Sea, Sun and SMS: INFSO’s new Roaming Facebook Fanpage
DG INFSO turns to Facebook in its latest ‘roaming-related’ communications drive.
Back in 2005, I was on holiday on the north coast of Bretagne, listening to the BBC in my car while I waited for my wife to come back from the shops. And who showed up in my radio? Why, Martin Selmayr.
Who? Martin was (is?) the spokesman of Information Society Commissioner Viviane Reding, and I was running INFSO’s web team, so I perked up at the sound of his voice.
Now Martin was opening the campaign for what eventually became the Roaming Regulation. I didn’t know that. I was on holiday. Stupefied, I heard him declare:
“In October we’re going to launch a website that provides full details of roaming charges across Europe.”
Those may not have been his exact words, but it was enough to change my outlook towards returning to work!
In the end, we did get that site launched. It was tough – hand on heart, I think we were the only webteam inside the Commission capable of doing it, and there was no time for subcontracting – but it was worth it when I saw the data we published appearing on the BBC evening news, demonstrating the striking variability of roaming charges for UK users, and a similar thing happening on the RTBF, and France2 …
More to the point, when Mrs Reding needed to win the argument inside the Commission, she apparently brandished a graph we provided of the visitor stats. That’s the way the story goes. What I do know is that launching that subsite doubled our portal’s monthly visitor numbers. People cared, and the numbers showed it. The regulation went through. It was one of the Commission’s few good communication stories that year.
Since then the original site has morphed many times as they extended the regulation to SMS, which came into force on 1 July. To celebrate this, INFSO has just launched a Facebook Fan Page: Sea, Sun and SMS.
Clever title, for those who know their Serge.
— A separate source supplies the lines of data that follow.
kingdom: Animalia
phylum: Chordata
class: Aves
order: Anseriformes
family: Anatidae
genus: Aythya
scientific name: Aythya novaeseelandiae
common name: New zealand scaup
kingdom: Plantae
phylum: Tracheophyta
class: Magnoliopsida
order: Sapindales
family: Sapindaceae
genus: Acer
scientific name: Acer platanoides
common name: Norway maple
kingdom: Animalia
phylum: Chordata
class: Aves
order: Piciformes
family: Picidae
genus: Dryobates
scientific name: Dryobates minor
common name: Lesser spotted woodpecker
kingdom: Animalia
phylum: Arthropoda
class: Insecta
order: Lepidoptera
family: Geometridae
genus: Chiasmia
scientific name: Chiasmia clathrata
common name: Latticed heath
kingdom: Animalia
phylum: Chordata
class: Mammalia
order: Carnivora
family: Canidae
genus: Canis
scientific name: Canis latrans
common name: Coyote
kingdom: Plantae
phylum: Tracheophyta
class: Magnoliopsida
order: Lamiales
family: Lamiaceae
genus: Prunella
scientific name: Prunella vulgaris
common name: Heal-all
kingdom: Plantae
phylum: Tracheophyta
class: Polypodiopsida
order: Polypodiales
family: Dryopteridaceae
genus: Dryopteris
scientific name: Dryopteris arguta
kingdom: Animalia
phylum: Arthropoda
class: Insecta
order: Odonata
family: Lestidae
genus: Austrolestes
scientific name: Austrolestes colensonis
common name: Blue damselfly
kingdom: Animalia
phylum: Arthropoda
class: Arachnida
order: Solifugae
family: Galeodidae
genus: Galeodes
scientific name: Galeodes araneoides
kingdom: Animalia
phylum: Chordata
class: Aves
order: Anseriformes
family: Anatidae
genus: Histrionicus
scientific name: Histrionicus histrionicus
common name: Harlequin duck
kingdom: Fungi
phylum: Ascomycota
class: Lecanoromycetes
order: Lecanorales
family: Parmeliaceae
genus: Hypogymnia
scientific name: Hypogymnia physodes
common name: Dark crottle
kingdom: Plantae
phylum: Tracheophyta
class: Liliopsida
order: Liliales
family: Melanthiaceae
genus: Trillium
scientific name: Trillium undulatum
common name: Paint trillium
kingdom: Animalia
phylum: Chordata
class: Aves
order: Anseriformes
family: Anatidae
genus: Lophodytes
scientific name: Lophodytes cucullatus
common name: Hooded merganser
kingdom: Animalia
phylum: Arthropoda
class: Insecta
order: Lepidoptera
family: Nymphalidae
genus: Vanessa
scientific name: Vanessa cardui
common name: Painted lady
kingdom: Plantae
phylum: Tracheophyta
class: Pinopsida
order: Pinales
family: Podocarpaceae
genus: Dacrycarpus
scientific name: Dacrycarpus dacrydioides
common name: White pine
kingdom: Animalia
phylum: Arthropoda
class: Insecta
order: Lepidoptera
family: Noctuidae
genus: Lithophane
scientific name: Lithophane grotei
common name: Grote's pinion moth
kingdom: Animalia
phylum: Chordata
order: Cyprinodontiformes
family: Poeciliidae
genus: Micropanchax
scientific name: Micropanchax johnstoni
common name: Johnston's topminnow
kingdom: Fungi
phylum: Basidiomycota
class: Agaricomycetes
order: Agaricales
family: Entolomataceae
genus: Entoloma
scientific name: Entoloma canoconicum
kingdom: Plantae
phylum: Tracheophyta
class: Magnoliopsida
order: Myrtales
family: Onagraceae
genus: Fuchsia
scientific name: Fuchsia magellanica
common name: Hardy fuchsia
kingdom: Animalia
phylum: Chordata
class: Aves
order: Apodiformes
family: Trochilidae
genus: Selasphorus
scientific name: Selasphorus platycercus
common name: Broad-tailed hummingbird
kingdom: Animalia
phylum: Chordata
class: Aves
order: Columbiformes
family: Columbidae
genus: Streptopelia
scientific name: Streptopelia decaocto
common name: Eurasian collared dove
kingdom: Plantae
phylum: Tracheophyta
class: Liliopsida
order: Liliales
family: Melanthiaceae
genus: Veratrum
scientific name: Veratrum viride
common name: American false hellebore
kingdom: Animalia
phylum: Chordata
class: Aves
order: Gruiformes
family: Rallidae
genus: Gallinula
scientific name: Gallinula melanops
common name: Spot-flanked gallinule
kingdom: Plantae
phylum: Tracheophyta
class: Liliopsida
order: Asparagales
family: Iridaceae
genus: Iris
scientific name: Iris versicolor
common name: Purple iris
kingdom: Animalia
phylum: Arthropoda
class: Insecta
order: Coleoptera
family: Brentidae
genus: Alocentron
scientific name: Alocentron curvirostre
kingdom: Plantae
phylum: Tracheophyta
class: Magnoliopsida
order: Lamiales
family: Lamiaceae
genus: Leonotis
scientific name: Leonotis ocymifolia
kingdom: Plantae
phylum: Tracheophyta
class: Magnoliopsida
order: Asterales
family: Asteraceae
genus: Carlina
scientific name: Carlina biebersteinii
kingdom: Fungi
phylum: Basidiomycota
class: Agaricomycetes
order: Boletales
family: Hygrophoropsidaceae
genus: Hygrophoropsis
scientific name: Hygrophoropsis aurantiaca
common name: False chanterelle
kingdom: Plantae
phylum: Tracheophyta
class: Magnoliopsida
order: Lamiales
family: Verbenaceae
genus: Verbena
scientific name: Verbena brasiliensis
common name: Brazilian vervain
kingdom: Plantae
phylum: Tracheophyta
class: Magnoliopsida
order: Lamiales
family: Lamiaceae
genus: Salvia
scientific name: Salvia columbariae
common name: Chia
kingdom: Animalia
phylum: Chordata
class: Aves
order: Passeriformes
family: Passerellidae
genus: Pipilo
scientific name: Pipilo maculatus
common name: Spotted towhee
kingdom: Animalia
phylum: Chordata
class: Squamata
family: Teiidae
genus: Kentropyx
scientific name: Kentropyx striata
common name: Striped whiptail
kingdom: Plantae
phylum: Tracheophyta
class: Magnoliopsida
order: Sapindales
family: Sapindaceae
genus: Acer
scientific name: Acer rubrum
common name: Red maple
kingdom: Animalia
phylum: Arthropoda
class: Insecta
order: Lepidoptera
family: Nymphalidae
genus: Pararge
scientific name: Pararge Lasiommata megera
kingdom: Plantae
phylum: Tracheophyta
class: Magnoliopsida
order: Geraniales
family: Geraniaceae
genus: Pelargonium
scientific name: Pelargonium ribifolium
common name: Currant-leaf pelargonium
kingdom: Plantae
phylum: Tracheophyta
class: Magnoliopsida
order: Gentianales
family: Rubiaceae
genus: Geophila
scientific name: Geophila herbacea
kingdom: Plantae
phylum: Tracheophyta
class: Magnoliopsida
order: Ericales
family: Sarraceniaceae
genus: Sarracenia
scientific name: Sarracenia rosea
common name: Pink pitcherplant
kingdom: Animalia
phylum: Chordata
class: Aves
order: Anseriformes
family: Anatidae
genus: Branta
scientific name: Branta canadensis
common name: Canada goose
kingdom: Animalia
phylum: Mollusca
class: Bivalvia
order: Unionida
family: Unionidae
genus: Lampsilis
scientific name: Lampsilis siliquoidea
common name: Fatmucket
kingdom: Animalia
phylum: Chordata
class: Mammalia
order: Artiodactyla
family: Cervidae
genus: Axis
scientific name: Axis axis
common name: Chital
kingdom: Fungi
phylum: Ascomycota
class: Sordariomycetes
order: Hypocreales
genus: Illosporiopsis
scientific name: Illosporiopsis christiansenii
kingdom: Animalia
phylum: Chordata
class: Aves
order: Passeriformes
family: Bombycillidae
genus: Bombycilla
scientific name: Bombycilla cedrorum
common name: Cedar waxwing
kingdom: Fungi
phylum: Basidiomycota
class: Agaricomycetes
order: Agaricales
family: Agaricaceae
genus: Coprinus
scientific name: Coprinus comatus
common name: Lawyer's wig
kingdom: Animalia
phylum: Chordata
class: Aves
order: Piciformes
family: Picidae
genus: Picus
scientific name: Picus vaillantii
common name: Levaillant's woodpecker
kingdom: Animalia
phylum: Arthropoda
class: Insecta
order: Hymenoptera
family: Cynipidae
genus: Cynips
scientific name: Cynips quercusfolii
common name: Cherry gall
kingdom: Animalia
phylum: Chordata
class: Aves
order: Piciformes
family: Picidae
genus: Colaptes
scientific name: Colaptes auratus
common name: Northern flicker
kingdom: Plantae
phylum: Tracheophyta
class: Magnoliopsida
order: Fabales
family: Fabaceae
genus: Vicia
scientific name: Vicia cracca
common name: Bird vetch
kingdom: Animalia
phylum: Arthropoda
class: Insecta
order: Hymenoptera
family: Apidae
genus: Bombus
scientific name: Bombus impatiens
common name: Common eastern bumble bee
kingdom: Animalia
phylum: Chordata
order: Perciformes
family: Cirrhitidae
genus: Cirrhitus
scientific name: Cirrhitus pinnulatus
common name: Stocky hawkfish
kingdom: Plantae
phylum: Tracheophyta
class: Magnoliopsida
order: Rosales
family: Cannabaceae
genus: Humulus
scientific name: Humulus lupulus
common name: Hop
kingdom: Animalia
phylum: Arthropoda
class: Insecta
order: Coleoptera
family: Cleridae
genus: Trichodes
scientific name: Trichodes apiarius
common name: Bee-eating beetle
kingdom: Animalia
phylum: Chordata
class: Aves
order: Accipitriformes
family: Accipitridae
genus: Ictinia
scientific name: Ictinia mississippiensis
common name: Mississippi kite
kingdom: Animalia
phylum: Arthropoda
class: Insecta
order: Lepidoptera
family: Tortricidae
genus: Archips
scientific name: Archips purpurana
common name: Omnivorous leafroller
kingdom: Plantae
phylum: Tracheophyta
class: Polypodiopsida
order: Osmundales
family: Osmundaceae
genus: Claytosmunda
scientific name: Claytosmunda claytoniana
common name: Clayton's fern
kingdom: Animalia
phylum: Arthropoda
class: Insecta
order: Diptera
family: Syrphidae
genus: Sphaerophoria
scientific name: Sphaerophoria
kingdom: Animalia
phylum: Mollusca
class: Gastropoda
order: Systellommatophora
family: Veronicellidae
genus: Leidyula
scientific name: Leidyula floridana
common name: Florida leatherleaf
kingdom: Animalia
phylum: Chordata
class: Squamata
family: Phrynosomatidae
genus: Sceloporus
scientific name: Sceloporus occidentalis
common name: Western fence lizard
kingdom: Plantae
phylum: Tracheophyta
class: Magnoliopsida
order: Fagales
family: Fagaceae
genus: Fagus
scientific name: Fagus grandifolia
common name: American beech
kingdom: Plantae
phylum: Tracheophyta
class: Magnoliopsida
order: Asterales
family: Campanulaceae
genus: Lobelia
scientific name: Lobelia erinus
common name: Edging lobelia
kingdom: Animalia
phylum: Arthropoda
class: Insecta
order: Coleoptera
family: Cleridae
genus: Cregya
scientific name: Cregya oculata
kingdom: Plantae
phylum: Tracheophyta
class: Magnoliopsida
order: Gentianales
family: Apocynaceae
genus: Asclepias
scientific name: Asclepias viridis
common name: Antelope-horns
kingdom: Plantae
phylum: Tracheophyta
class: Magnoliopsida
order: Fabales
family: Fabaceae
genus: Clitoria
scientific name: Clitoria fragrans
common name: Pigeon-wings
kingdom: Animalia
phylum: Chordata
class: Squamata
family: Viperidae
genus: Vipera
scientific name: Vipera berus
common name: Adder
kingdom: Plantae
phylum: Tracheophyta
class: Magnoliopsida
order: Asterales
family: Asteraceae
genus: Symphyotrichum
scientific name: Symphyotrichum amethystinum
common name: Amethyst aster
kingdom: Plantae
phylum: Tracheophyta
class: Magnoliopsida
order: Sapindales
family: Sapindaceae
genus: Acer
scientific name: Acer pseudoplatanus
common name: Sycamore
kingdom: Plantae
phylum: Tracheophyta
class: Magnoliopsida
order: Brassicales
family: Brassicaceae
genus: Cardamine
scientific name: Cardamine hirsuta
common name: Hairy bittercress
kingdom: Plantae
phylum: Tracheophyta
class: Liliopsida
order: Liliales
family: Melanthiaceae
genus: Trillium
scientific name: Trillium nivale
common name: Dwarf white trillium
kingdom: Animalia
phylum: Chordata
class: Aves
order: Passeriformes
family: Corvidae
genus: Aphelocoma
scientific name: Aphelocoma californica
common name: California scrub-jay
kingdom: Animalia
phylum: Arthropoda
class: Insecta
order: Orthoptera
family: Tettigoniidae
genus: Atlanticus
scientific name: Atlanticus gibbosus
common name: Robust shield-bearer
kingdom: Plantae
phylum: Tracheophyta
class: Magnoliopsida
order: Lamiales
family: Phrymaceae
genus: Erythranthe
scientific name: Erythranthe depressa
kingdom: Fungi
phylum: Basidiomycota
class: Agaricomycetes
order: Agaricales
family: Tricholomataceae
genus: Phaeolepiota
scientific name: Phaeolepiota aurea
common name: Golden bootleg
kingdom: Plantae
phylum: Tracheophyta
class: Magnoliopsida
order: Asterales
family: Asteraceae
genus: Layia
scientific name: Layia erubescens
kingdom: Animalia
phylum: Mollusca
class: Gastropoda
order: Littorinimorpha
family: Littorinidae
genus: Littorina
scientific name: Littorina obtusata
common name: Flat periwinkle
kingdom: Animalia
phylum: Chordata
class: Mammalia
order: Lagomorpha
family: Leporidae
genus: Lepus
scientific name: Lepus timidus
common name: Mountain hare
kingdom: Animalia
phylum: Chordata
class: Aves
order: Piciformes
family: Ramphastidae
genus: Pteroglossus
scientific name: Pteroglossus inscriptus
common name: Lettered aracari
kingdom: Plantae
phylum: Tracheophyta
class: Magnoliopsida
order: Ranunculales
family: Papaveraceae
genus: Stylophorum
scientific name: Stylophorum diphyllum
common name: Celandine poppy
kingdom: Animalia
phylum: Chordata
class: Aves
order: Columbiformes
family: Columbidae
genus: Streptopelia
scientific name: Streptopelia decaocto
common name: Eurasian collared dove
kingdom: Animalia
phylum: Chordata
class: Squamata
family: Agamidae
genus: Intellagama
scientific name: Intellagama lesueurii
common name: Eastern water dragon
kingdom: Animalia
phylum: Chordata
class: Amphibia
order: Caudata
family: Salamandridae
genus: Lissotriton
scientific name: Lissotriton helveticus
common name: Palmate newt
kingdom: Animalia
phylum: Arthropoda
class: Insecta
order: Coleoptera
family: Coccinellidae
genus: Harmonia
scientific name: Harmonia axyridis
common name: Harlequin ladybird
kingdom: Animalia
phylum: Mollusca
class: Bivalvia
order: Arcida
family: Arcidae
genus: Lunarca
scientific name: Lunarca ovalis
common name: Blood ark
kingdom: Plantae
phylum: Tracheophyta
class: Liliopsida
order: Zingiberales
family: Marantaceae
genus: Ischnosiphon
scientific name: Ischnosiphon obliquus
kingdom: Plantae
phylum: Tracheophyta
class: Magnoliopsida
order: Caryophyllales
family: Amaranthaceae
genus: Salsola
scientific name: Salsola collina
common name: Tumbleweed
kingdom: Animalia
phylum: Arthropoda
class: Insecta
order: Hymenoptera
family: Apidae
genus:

There’s also a quiz which is surprisingly non-Commission in style – I think you need to become a fan to check it out – and like all quizzes works virally, with users promoting it to their Facebook ‘friends’ both as part of the quiz workflow and through their own profile’s Wall.
A lot of people ask me if/when they should use Facebook in campaigns. My personal opinion for a long time was that Facebook is too fluffy, simplistic and superficial for most EU communications, or for stimuating a decent debate on most things.
But then I heard what remains my favourite response to that question, from Charles Crouch: go where the audience is. On that basis, Sea, Sun and SMS is probably a good example of where Facebook is an ideal platform for the Commission.
But what else is it useful for? The Parliament did some things on Facebook in the election campaign – see this and other posts on the EP webteam’s excellent Writing for (y)EU blog.
But does anyone know any other EU/Facebook examples that work? Or ones that didn’t?
PS Before you even think it: I used to work for INFSO, but I’m not any more, so I am not getting paid to promote their stuff! I worked there because I was interested in that stuff, and I still am, so now I can write about it.